在验证和测试的时候，每次输入的数据是单个数据，一般情况下无法进行拆分，因此，单gpu运算。如果增加服务器来处理大量的访问请求，要调用tensorflow serving，多个gpu不熟相同的graph，由tensorflow serving来控制请求的队列。

GPU选择

在运行tensorflow gpu时候，如果机器上存在多块显卡，并且没有在代码中进行多gpu设置，最好只用一块gpu，在运行程序的时候，可以使用如下命令

1	CUDA_VISIBLE_DEVICES=0 python **.py

如此，之后使用第一块gpu进行计算。

当然也有其他的设置方法，可以在程序中设置TensorFlow的device环境。

TensorRT

install

https://zhuanlan.zhihu.com/p/88318324

https://tbr8.org/how-to-install-tensorrt-on-centos/

TfRecord

TensorFlow推荐使用tfrecord的数据格式。

read

write

将tfrecord中的数据读出，只读取一个epoch，也就是不进行重复读取，该代码不是为了进行模型训练，只是单纯的读取tfrecord中的数据并保存本地


def tf2image(swd,data_path):
 		"""
 		swd: 读取的样本要保存的路径
 		data_path: tfrecord的路径 'xxx/xxx/*.tfrecord'格式
 		"""
    # get tfrecords
    data_files = tf.gfile.Glob(data_path)
    print('data_files',data_files)
    
    with tf.Session() as sess:
      	# generator
        filename_queue = tf.train.string_input_producer(data_files,shuffle=False,num_epochs=1) 
        # get sample from tfrecod
        reader = tf.TFRecordReader()
        _, serialized_example = reader.read(filename_queue)   
        features = tf.parse_single_example(serialized_example,
                                        features={
                                            'image_data': tf.FixedLenFeature([], dtype=tf.string)})  
        image = tf.image.decode_jpeg(features['image_data'], channels=3)
        image = tf.image.convert_image_dtype(image, tf.uint8)

        count=0
        sess.run(tf.initialize_local_variables())
        sess.run(tf.initialize_all_variables())
        # create queue
        coord=tf.train.Coordinator()
        # start queue
        threads = tf.train.start_queue_runners(coord=coord)
        
        try:
          
            while not coord.should_stop():
                single= sess.run(image)
                img=Image.fromarray(single, 'RGB')
                img.save(swd +'/'+ str(count) + '.jpg')
                count += 1
                if count % 100 == 0:
                    print ('Alreay run %d images' % count)
        except tf.errors.OutOfRangeError:
          	# if the queue is empty, break 
            print('Done running')
        finally:
            coord.request_stop()
            coord.join(threads)

Fintune

微调模型，一般指我们使用一些成型框架如VGG,GOOGLENET等，并在这个网络的基础上添加不同的网络训练层，以适应我们自己的任务。对于vgg等网络，一般是基于Imagenet预训练好的，因此我们没必要再重新从头训练，但是对于IMagenet是1000类，但是我们自己的任务很可能不是在这个数据集上进行的，为了快速训练模型，我们选用模型微调的方法。
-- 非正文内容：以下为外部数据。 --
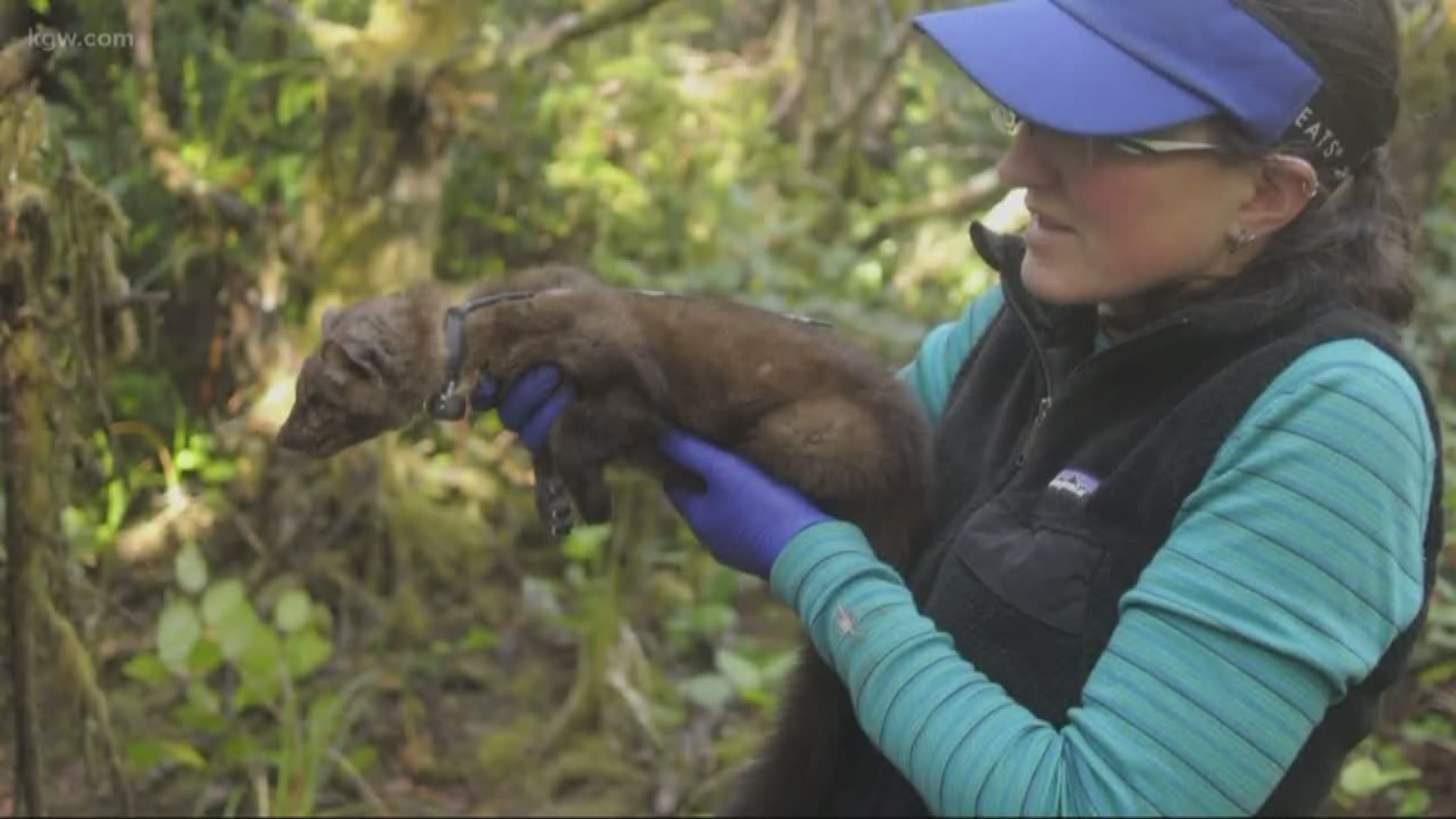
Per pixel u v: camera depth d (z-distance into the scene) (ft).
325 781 14.25
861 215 22.79
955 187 23.11
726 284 18.49
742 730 15.34
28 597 11.15
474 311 8.13
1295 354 5.87
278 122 16.81
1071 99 5.83
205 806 13.82
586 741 15.10
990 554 6.41
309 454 8.46
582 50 20.30
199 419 17.56
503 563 18.04
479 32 16.01
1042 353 6.72
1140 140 5.82
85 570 15.02
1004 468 6.88
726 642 16.61
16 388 10.61
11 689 13.60
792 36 25.84
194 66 16.15
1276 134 5.78
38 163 10.59
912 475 7.78
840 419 7.80
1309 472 5.63
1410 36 14.21
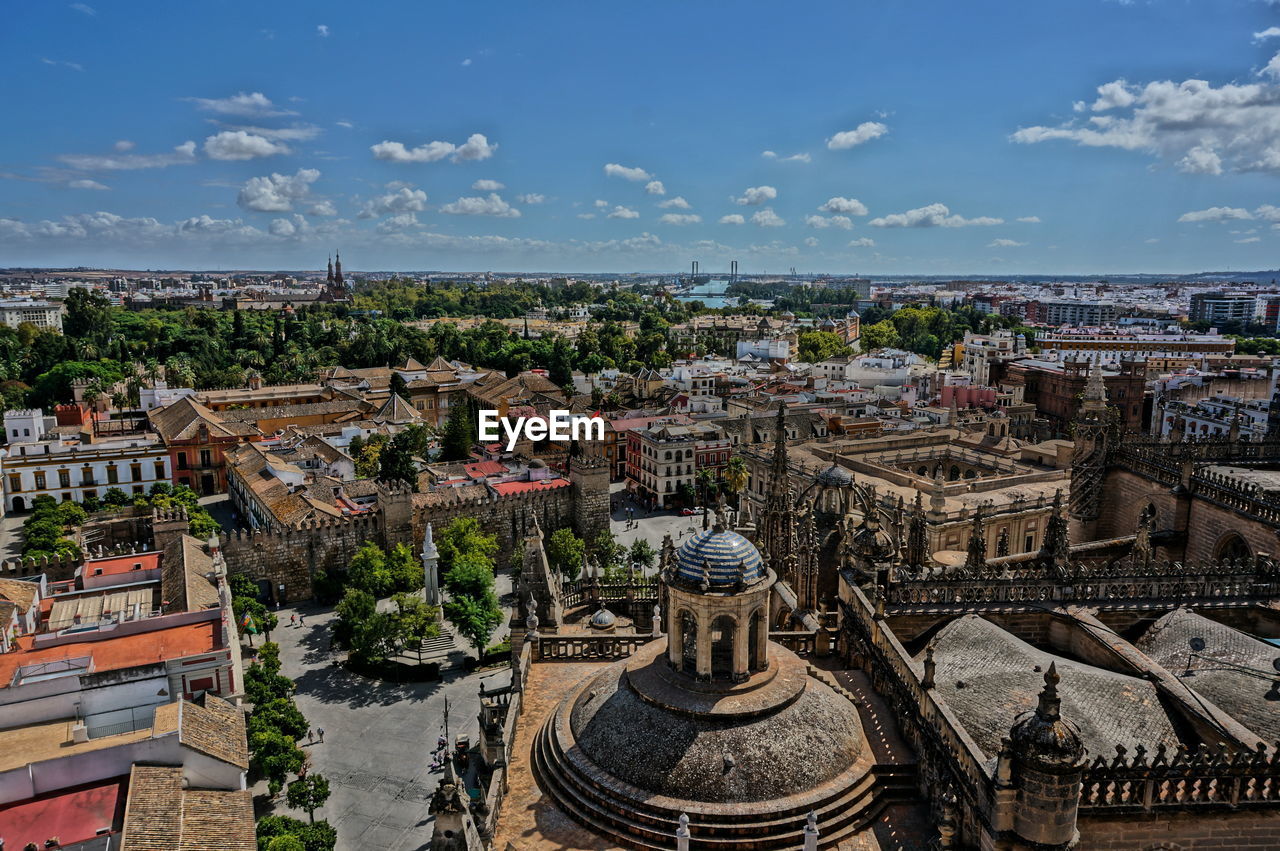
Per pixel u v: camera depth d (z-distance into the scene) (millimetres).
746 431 156125
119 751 47312
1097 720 26328
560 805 25141
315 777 56156
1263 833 22094
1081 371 193000
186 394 186125
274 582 100812
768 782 23609
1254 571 36188
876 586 32438
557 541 99125
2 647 62469
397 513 105312
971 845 21641
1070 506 61656
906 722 27125
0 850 41469
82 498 138125
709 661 25609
加载一个预训练的模型，固定加载的这个模型的部分权重，只更新部分网络权重。

参考博客：https://blog.csdn.net/ying86615791/article/details/76215363

代码来源：tensorflow yolo3

# 训练数据集
trainset = dataset(parser, train_tfrecord, BATCH_SIZE, shuffle=SHUFFLE_SIZE)
testset = dataset(parser, test_tfrecord, BATCH_SIZE, shuffle=None)

is_training = tf.placeholder(tf.bool)
example = tf.cond(is_training, lambda: trainset.get_next(), lambda: testset.get_next())

images = example[0]
y_true = example[1:]
# 整个模型结构
model = yolov3.yolov3(NUM_CLASSES, ANCHORS)
with tf.variable_scope('yolov3'):
    # pred_feature_map contains three detection feature maps
    pred_feature_map = model.forward(images, is_training=is_training)
    loss = model.compute_loss(pred_feature_map, y_true)
    y_pred = model.predict(pred_feature_map)
# 此时graph中保存着整个网络的全部节点  
graph = tf.get_default_graph()

tf.summary.scalar("loss/coord_loss",   loss[1])
tf.summary.scalar("loss/sizes_loss",   loss[2])
tf.summary.scalar("loss/confs_loss",   loss[3])
tf.summary.scalar("loss/class_loss",   loss[4])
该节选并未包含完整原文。